By the end of the 19th century, with the development of modern weaponry, sabres and other hand-to-hand weapons started to become obsolete. Nevertheless, along with planes, tanks and machine guns, sabres were also occasionally used by Hungarian hussar units in fast-paced and maneuverable battles of the Eastern front of the First World War. Despite the occasional usage, it soon became obvious that the days of the sabre as an effective weapon were numbered. Today the weapon serves a ceremonial role—for instance, sabres are used on the 20 August parade by the Hungarian military as well as by the guards of the Holy Crown.
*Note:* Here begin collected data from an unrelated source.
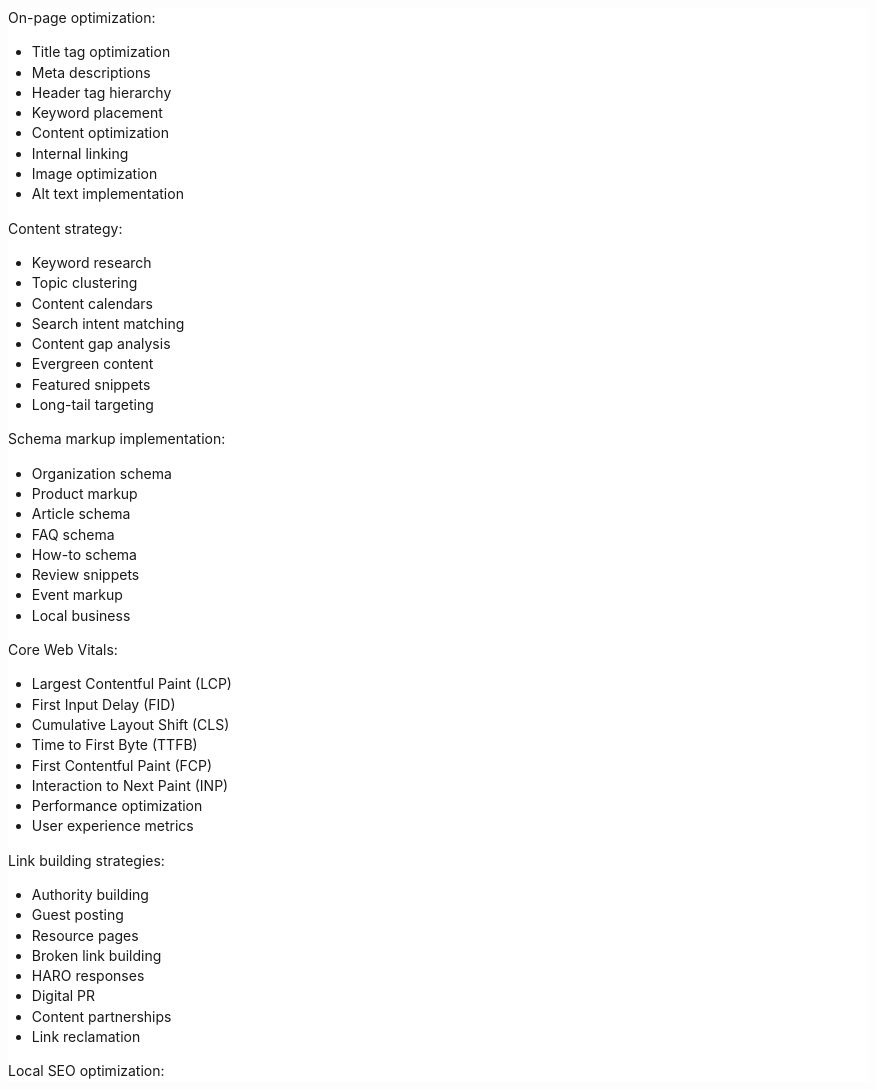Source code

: On-page optimization:

- Title tag optimization
- Meta descriptions
- Header tag hierarchy
- Keyword placement
- Content optimization
- Internal linking
- Image optimization
- Alt text implementation

Content strategy:

- Keyword research
- Topic clustering
- Content calendars
- Search intent matching
- Content gap analysis
- Evergreen content
- Featured snippets
- Long-tail targeting

Schema markup implementation:

- Organization schema
- Product markup
- Article schema
- FAQ schema
- How-to schema
- Review snippets
- Event markup
- Local business

Core Web Vitals:

- Largest Contentful Paint (LCP)
- First Input Delay (FID)
- Cumulative Layout Shift (CLS)
- Time to First Byte (TTFB)
- First Contentful Paint (FCP)
- Interaction to Next Paint (INP)
- Performance optimization
- User experience metrics

Link building strategies:

- Authority building
- Guest posting
- Resource pages
- Broken link building
- HARO responses
- Digital PR
- Content partnerships
- Link reclamation

Local SEO optimization:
Notwithstanding the fact that the times of cavalry charges, duels and fierce melee combat are long gone,
Hungarian sabre fencing traditions are alive and flourish,
both in sports and in historical re-enactments. In the early 20th century, the legendary fencing master László Borsody developed his own fencing system, which created a staggering number of gold medallists in Hungary and the rest of the world. Nowadays this combat method is called The Classical Hungarian sabre fencing and in 2020 it was included in the Collection of Hungaricums.
As far as historical re-enactment is concerned, in contrast with many Western European weapons, there are no remaining treatises on how the Hungarian szablya was used before the 19th century—a common problem of many East-Central European weapons, such as the aforementioned Polish szablya or, for example, the Russian shashka. As far as we know, there are no comprehensive fencing manuals from the medieval or the renaissance periods about the weapon—at least the works of famous fencing masters of that time, like Joachim Meyer’s, Paulus Hector Mair’s or Fiore dei Liberi’s works do not feature anything like the Hungarian sabre—and it is those works that are extensively used today by many historical fencing practitioners as a source to base their researches and techniques on. However, thanks to many re-enactment and historical fencing groups and enthusiasts in Hungary and all around the world, the Hungarian sabre and similar weapon designs of Central Europe are now getting more and more attention. And since there are certain biomechanical and anatomical constants, as well as universal ways of effectively using a weapon shaped like the szablya, the prospects of reconstructing the techniques look promising.